Before the Lakers played the Wizards last week, I answered a few questions for Wizards’ site Truth About It in the lead up to that game. It was mostly about the young players and my feelings in the aftermath of Kobe’s retirement announcement. One question, though, was about my three favorite Kobe “moments” from his career. I thought long and hard on that question and ultimately offered up this answer:
This is hard because there really aren’t any bad answers here. If I said “81,” his pass to Shaq versus the Blazers in the 2000 WCF, and the two ridiculous shots he hit to send to overtime and then win the game (and the Pacific Division) versus Blazers on the final night of the 2004 regular season, that would be totally acceptable and a lot of people would nod in agreement. (If that were someone else’s list, I know I would be nodding.)
For me, though, they are probably his four-game road barrage in the 2001 playoffs against the Kings and Spurs in back to back series where he scored 36, 48, 45, and 28 points in consecutive games; the 2009 Finals against the Magic when he was simply dominant; and Game 7 in the 2010 Finals against the Celtics where he shot so poorly (6-for-24), but still hit a huge jumper late, grabbed 15 rebounds (more than any Celtic), and had the key assist to Ron Artest (he was still Ron!) for a big 3-pointer which essentially clinched the game. The total joy on his face after that win is something I will never forget as a fan.
I sort of cheated here, since I really didn’t give any specific “moment”. Instead I gave them a 4 game stint in 2001, an entire Finals series, and a full game 7. This bending of the question actually is an analogy for what Kobe’s career has been for me. Yeah, I love the lob to Shaq or the pump-fake-then-fading-jumper he hit over Grant Hill in the 2010 WCF or the elbow jumper after Luke (#thereminder) won that jump ball against the Suns.
But Kobe’s career hasn’t really been about a single play or three. Or even a hundred. it’s been a bout a sustained excellence with so many high caliber performances they all blend together to form a hall of fame legacy. Not many can claim a portfolio like his. Making me choose will simply result in the type of answer I provided above.
This brings me to D’Angelo Russell. if you look at the boxscore for Wednesday night’s game against the Timberwolves, you’d see Russell shot 8-20 for 23 points, grabbed some rebounds, and dished some assists. The points were a career high for the rookie, but besides that, the percentage and the rest of his work in the form of stats weren’t anything noteworthy.
But when you watched the game, he showed us he might have some moments of his own to offer one day. Russell played a dynamic 4th quarter where he scored 13 of his 23 points in the period. At one point he scored 9 straight points, and closed the quarter scoring 11 of the team’s final 13 points.

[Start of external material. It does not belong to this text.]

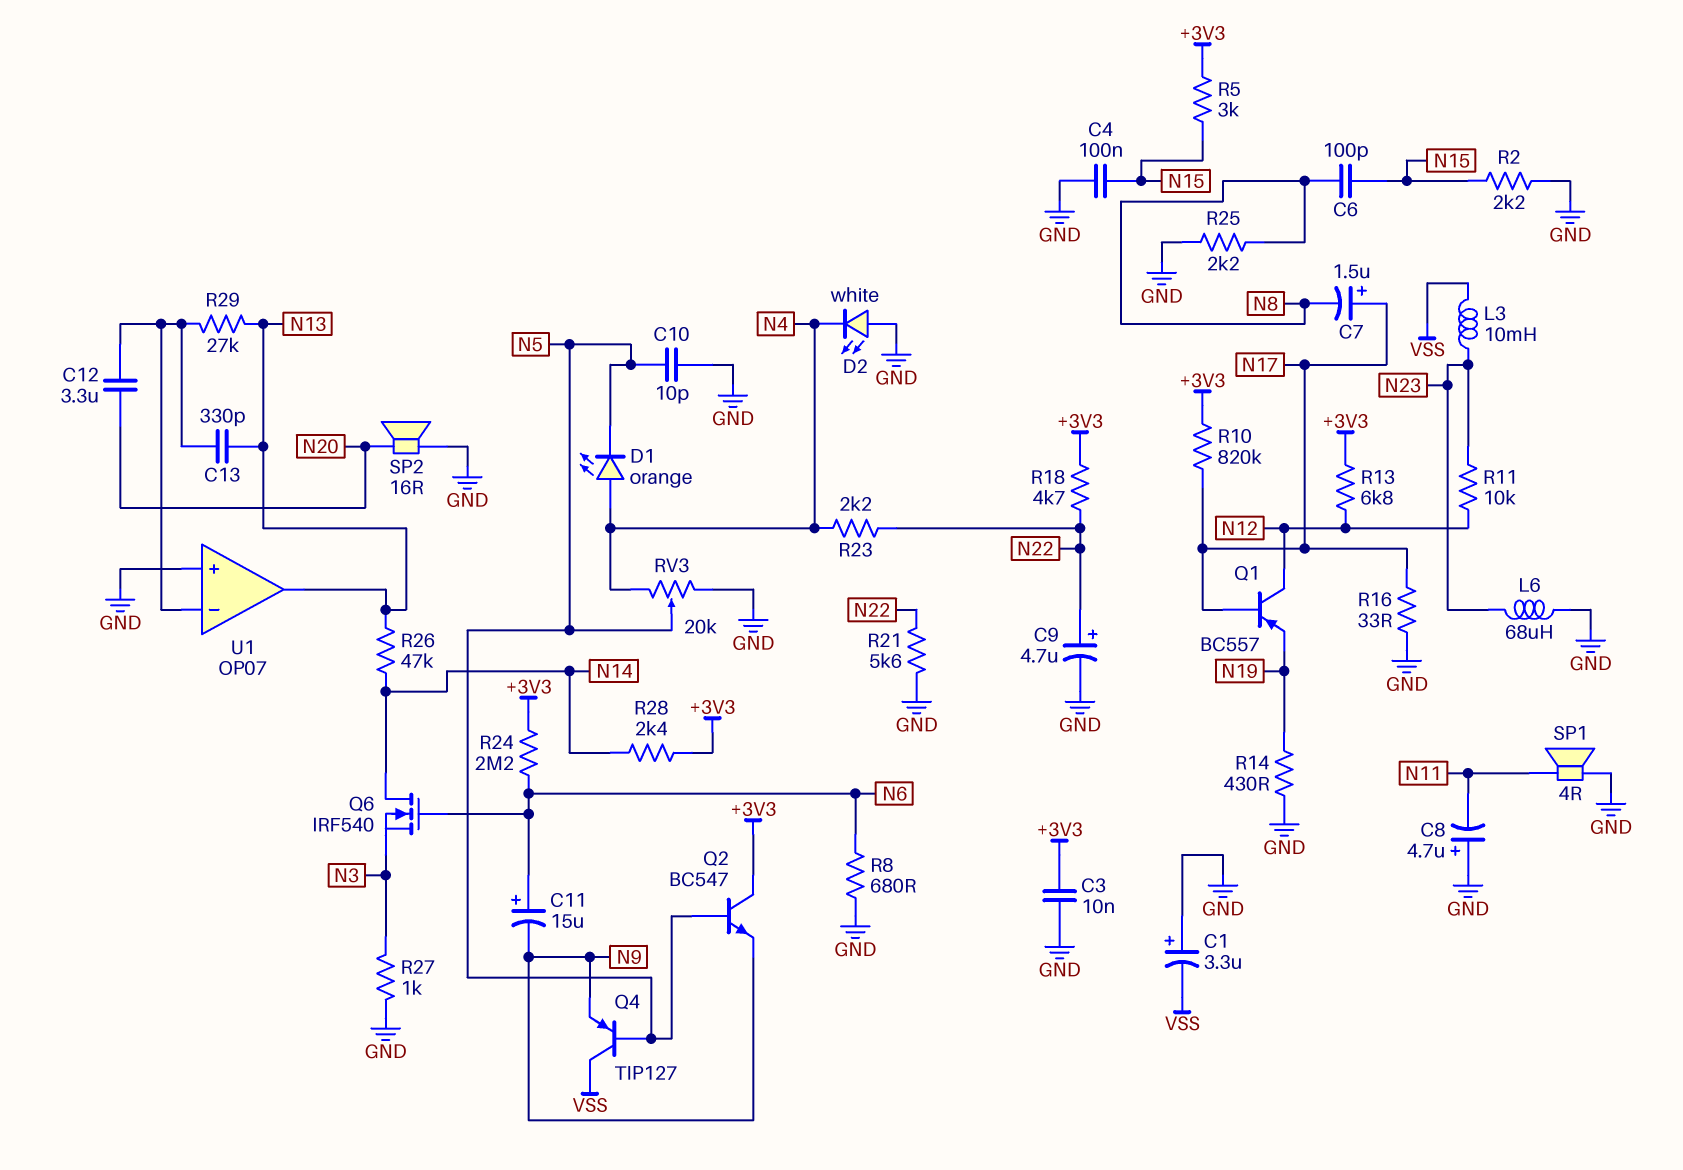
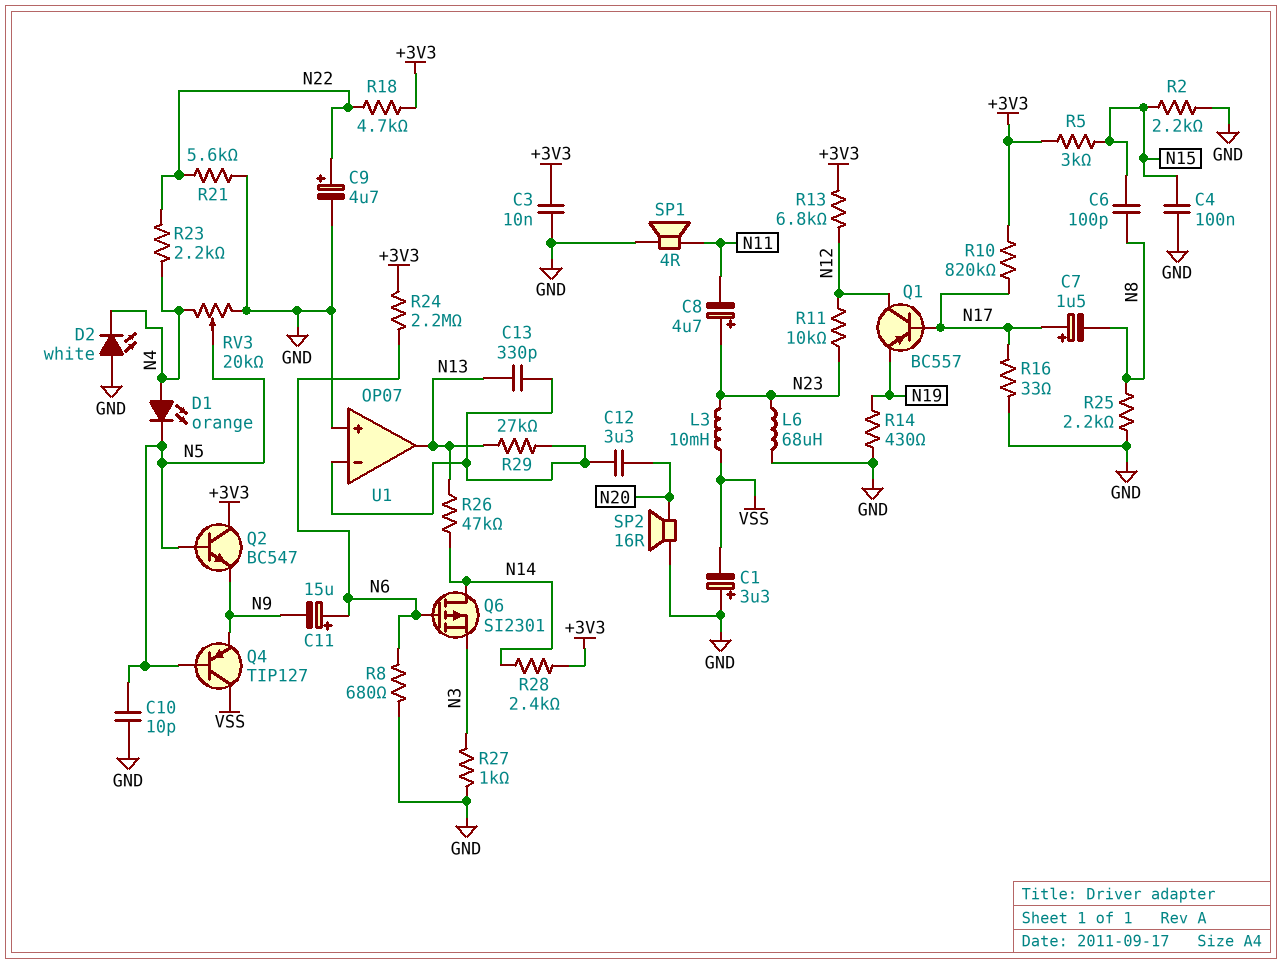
C8: 4.7uF (plus GND, minus N11) -> 4.7uF (plus N23, minus N11)
Q6: NMOS IRF540 (G N6, D N14, S N3) -> PMOS SI2301 (G N6, D N14, S N3)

— Los Angeles Lakers (@Lakers) December 10, 2015
Down the stretch, the kid simply did work. A pull up three off the dribble when his man went under a screen. A jab step three pointer with a man in his face. A leaning jumper in the closing seconds to force an overtime. This is why we watch. These are the things we’ll remember.
Over the course of the last 20 years, we have been spoiled. Kobe once had a season where he hit six game winners. He gave us more moments than we could count. So many, in fact, it’s easy to forget some.
Seeing Kobe walk off the floor with his arm around the rookie after Russell’s own game winner didn’t fall was heartwarming. But it also served as another reminder of the bridge from one era to the next. I am in no way saying Russell will be able to do the same. But on Wednesday, for a brief flurry, he captured my imagination and gave a glimpse into what is possible.